Pengembangan BRWA ini juga didukung oleh Jaringan Kerja Pemetaan Partisipatif (JKPP) melalui pengembangan simpul-simpul layanan JKPP di berbagai wilayah. Saat ini simpul layanan yang sudah ada adalah di Riau, Kalimantan Timur, Sumatera Selatan dan Papua. Selain memperkuat infrastruktur JKPP dan BRWA, pengembangan simpul layanan ditujukan untuk percepatan fasilitasi wilayah-wilayah dalam proses pemetaan partisipatif dan registrasi wilayah adat.  Saat ini 20 kampung adat di Tana Luwu, Sulawesi Selatan sedang mendapatkan dukungan untuk pemetaan wilayah mereka.

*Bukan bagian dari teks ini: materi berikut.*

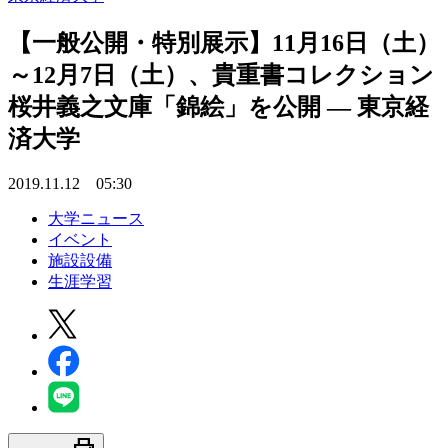
【一般公開・特別展示】11月16日（土）
～12月7日（土）、貴重書コレクション
桜井義之文庫「錦絵」を公開 — 東京経
済大学
2019.11.12 05:30
大学ニュース
イベント
施設設備
生涯学習
print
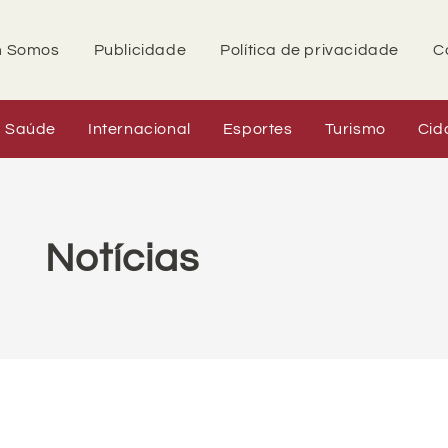
 Somos
Publicidade
Política de privacidade
C
Saúde
Internacional
Esportes
Turismo
Cid
Notícias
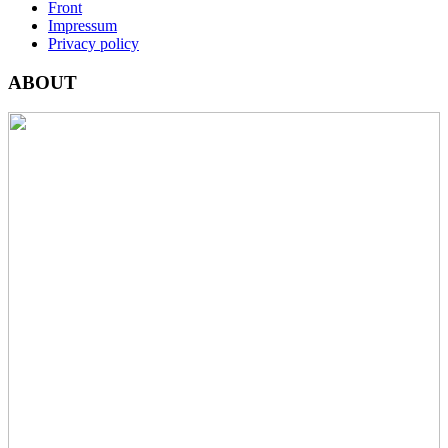
Front
Impressum
Privacy policy
ABOUT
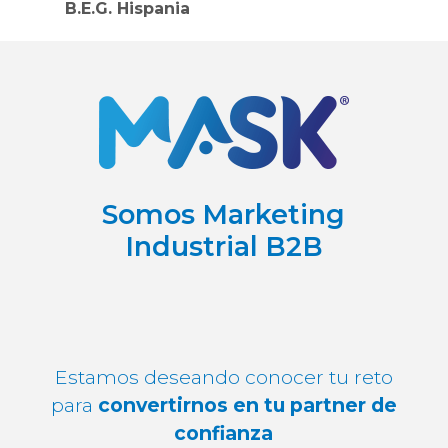
B.E.G. Hispania
Somos Marketing
Industrial B2B
Estamos deseando conocer tu reto
para
convertirnos en tu partner de
confianza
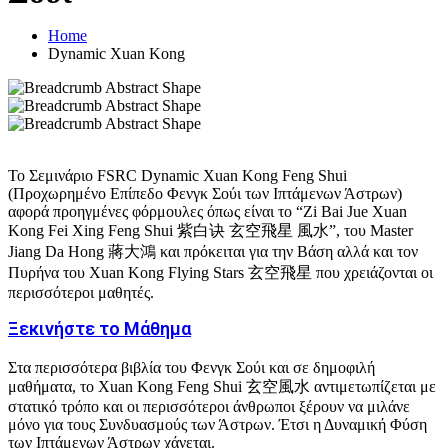
Home
Dynamic Xuan Kong
Το Σεμινάριο FSRC Dynamic Xuan Kong Feng Shui
(Προχωρημένο Επίπεδο Φενγκ Σούι των Ιπτάμενων Άστρων)
αφορά προηγμένες φόρμουλες όπως είναι το “Zi Bai Jue Xuan
Kong Fei Xing Feng Shui 紫白诀 玄空飛星 風水”, του Master
Jiang Da Hong 蔣大鴻 και πρόκειται για την Βάση αλλά και τον
Πυρήνα του Xuan Kong Flying Stars 玄空飛星 που χρειάζονται οι
περισσότεροι μαθητές.
Ξεκινήστε το Μάθημα
Στα περισσότερα βιβλία του Φενγκ Σούι και σε δημοφιλή
μαθήματα, το Xuan Kong Feng Shui 玄空風水 αντιμετωπίζεται με
στατικό τρόπο και οι περισσότεροι άνθρωποι ξέρουν να μιλάνε
μόνο για τους Συνδυασμούς των Άστρων. Έτσι η Δυναμική Φύση
των Ιπτάμενων Άστρων χάνεται.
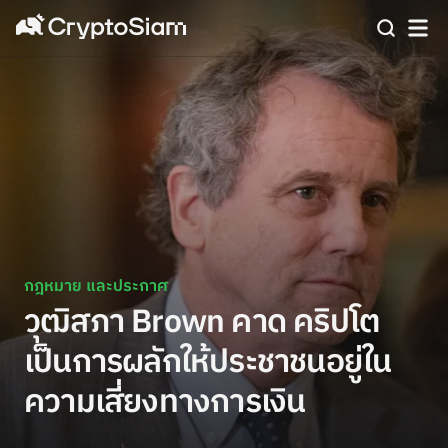
กฎหมาย และประกาศ
วุฒิสภา Brown คาด คริปโต
เป็นการผลักให้ประชาชนอยู่ใน
ความเสี่ยงทางการเงิน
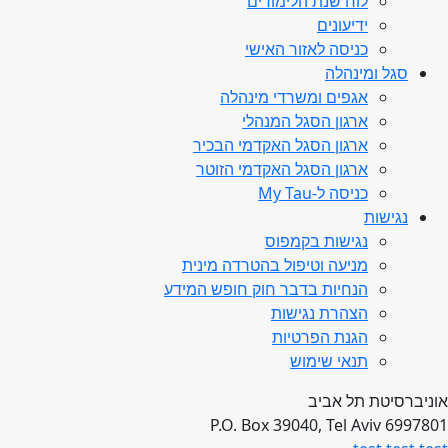
לוח שנת הלימודים
ידיעונים
כניסה לאזור האישי
סגל ומינהלה
אגפים ומשרדי מינהלה
ארגון הסגל המנהלי
ארגון הסגל האקדמי הבכיר
ארגון הסגל האקדמי הזוטר
כניסה ל-My Tau
נגישות
נגישות בקמפוס
מניעה וטיפול בהטרדה מינית
הנחיות בדבר חוק חופש המידע
הצהרת נגישות
הגנת הפרטיות
תנאי שימוש
אוניברסיטת תל אביב
P.O. Box 39040, Tel Aviv 6997801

JKPP juga sedang mengembangkan registrasi wilayah kelola rakyat di luar dari wilayah-wilayah adat. Fasilitasi ini ditujukan untuk identifikasi tanah-tanah yang diduduki oleh petani atau dikelola oleh masyarakat lokal. Contohnya seperti di wilayah-wilayah kelola rakyat di Jawa Timur dengan aksi yang dilakukan oleh Serikat Petani Lumajang. “Tanah di sana diklaim oleh pihak Perhutani. Tanah yang dulunya adalah bekas perkebunan Belanda itu secara de facto adalah milik petani lokal,” ucap Junaidi, Sekretaris Jenderal Serikat Petani Lumajang. Dia menuturkan sebaiknya tanah tersebut diberikan untuk rakyat, jangan diberikan kepada pengusaha bermodal besar.[3]

Note

2  Untuk membaca sejarah BPRPI (Badan Perjuangan Rakyat Penunggu Indonesia) silahkan mengunduh artikel Down To Earth Nomor 63 November 2004 ‘Melayu Farmer’s Long Struggle for Land Rights’, artikel Down To Earth Nomor 68 Februari 2006 ‘Mengenang Abah Nawi, Pemimpin Adat yang memberi inspirasi'.